First go through the text (given after the questions) and then attempt the questions

QUES . With reference to ‘fuel cells’ in which hydrogen-rich fuel and oxygen are used to generate electricity. consider the following statements :

1. If pure hydrogen is used as a fuel, the fuel cell emits heat and water as by-products.
2. Fuel cells can be used for powering buildings and not for small devices like laptop computers.
3. Fuel cells produce electricity in the form of Alternating Current (AC).
Which of the statements given above is / are correct?
(a) 1 only
(b) 2 and 3 only
(c) 1 and 3 only
(d) 1, 2 and 3

ANSWER . (a) 1 only

Fuel cell

A fuel cell uses the chemical energy of hydrogen or another fuel to cleanly and efficiently produce electricity. If hydrogen is the fuel, electricity, water, and heat are the only products. Fuel cells are unique in terms of the variety of their potential applications; they can provide power for systems as large as a utility power station and as small as a laptop computer.

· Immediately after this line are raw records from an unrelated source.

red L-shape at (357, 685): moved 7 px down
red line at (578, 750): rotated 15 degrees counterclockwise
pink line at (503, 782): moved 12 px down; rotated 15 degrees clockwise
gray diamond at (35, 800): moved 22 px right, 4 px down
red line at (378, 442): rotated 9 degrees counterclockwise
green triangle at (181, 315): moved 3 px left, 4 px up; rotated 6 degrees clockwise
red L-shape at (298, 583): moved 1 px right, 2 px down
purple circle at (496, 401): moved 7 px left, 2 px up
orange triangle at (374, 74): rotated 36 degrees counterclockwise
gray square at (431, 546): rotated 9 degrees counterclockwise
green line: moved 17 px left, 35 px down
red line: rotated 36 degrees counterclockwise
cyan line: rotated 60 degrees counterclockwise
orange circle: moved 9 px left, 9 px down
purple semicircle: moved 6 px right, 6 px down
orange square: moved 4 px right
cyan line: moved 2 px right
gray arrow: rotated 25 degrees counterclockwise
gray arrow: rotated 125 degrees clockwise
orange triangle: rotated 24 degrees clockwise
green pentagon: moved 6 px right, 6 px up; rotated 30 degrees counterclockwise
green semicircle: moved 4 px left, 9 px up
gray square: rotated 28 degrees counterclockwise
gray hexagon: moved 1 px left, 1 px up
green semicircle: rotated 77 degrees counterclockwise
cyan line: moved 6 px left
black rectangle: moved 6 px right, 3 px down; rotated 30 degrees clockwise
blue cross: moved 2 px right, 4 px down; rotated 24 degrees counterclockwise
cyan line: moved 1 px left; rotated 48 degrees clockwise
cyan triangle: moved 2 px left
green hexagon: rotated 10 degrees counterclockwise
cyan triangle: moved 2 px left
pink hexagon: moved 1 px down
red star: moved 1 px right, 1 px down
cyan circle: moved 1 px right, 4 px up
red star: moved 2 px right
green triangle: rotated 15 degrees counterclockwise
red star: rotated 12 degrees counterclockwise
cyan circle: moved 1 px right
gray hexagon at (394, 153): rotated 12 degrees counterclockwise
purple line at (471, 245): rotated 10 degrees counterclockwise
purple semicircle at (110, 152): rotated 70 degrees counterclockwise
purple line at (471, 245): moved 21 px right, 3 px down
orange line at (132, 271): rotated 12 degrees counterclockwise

Uses and benefits of fuel cells

Fuel cells can be used in a wide range of applications, including transportation, material handling, stationary, portable, and emergency backup power applications.

Fuel cells have several benefits over conventional combustion-based technologies currently used in many power plants and passenger vehicles. Fuel cells can operate at higher efficiencies than combustion engines, and can convert the chemical energy in the fuel to electrical energy with efficiencies of up to 60%.

Fuel cells have lower emissions than combustion engines. Hydrogen fuel cells emit only water, so there are no carbon dioxide emissions and no air pollutants that create smog and cause health problems at the point of operation. Also, fuel cells are quiet during operation as they have fewer moving parts.

How Fuel Cells Work?

Fuel cells work like batteries, but they do not run down or need recharging. They produce electricity and heat as long as fuel is supplied. A fuel cell consists of two electrodes—a negative electrode (or anode) and a positive electrode (or cathode)—sandwiched around an electrolyte. A fuel, such as hydrogen, is fed to the anode, and air is fed to the cathode.

In a hydrogen fuel cell, a catalyst at the anode separates hydrogen molecules into protons and electrons, which take different paths to the cathode. The electrons go through an external circuit, creating a flow of electricity. The protons migrate through the electrolyte to the cathode, where they unite with oxygen and the electrons to produce water and heat.